• Exercise goal:
Please write out every line of text from the items below word for word, and leave the pictures out of your answer.

(Extracted page text data)
──────────
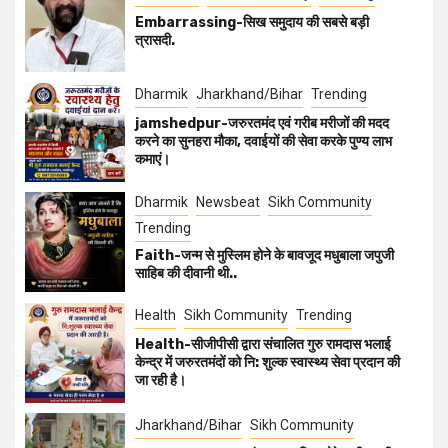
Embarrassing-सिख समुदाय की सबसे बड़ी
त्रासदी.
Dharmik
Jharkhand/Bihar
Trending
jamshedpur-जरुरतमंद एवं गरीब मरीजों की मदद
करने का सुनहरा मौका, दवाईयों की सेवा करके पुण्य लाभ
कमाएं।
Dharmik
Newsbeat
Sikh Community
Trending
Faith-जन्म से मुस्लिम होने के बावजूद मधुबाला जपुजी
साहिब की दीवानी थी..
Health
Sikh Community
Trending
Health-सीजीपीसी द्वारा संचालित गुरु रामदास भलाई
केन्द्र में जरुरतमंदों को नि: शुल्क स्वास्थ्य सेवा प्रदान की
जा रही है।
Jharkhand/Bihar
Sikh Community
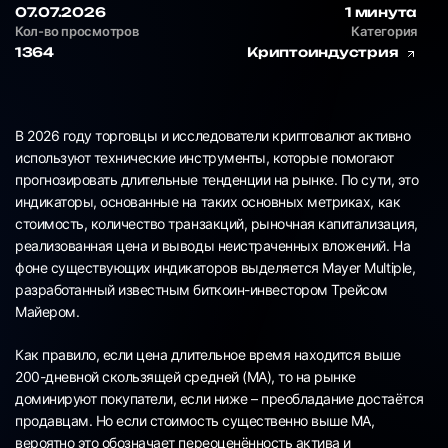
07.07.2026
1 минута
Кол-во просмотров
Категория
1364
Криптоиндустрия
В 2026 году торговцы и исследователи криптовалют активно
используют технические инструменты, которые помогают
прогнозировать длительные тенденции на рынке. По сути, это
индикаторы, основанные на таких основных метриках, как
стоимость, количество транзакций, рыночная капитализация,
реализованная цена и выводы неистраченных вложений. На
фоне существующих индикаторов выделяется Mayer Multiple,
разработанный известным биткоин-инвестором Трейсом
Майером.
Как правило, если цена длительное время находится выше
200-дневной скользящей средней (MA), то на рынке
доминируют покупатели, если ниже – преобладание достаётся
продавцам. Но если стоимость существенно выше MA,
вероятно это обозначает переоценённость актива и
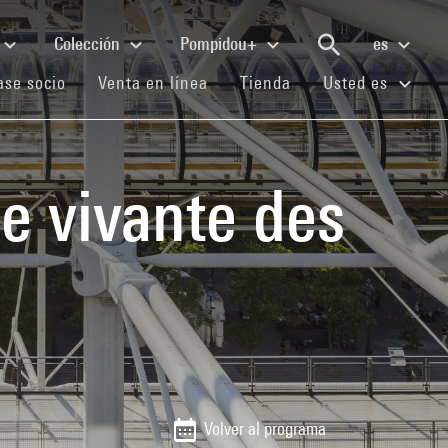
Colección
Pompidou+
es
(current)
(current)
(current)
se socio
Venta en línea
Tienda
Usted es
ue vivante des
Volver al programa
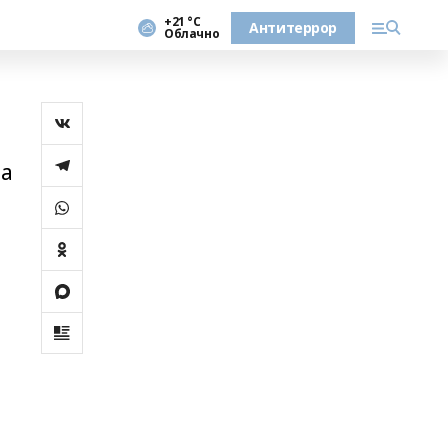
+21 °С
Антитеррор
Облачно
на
──────────
• Answer to the problem:
Embarrassing-सिख समुदाय की सबसे बड़ी
त्रासदी.
Dharmik
Jharkhand/Bihar
Trending
jamshedpur-जरुरतमंद एवं गरीब मरीजों की मदद
करने का सुनहरा मौका, दवाईयों की सेवा करके पुण्य लाभ
कमाएं।
Dharmik
Newsbeat
Sikh Community
Trending
Faith-जन्म से मुस्लिम होने के बावजूद मधुबाला जपुजी
साहिब की दीवानी थी..
Health
Sikh Community
Trending
Health-सीजीपीसी द्वारा संचालित गुरु रामदास भलाई
केन्द्र में जरुरतमंदों को नि: शुल्क स्वास्थ्य सेवा प्रदान की
जा रही है।
Jharkhand/Bihar
Sikh Community
07.07.2026
1 минута
Кол-во просмотров
Категория
1364
Криптоиндустрия
В 2026 году торговцы и исследователи криптовалют активно
используют технические инструменты, которые помогают
прогнозировать длительные тенденции на рынке. По сути, это
индикаторы, основанные на таких основных метриках, как
стоимость, количество транзакций, рыночная капитализация,
реализованная цена и выводы неистраченных вложений. На
фоне существующих индикаторов выделяется Mayer Multiple,
разработанный известным биткоин-инвестором Трейсом
Майером.
Как правило, если цена длительное время находится выше
200-дневной скользящей средней (MA), то на рынке
доминируют покупатели, если ниже – преобладание достаётся
продавцам. Но если стоимость существенно выше MA,
вероятно это обозначает переоценённость актива и
Colección
Pompidou+
es
(current)
(current)
(current)
se socio
Venta en línea
Tienda
Usted es
ue vivante des
Volver al programa
+21 °С
Антитеррор
Облачно
на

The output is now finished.